- **PROBLEM DETAILS**: Copy out every line of text in the data below word for word, leaving out the pictures.

PROVIDED DATA below:

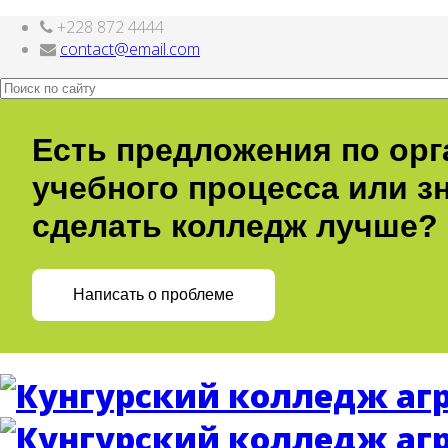
+228 872 4444
Все для
Joomla
. Бесплатные шаблоны и расширения.
contact@email.com
Есть предложения по ор
учебного процесса или зн
сделать колледж лучше?
Написать о проблеме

End of PROVIDED DATA.

- **WRITTEN SOLUTION**:
+228 872 4444
Все для
Joomla
. Бесплатные шаблоны и расширения.
contact@email.com
Есть предложения по ор
учебного процесса или зн
сделать колледж лучше?
Написать о проблеме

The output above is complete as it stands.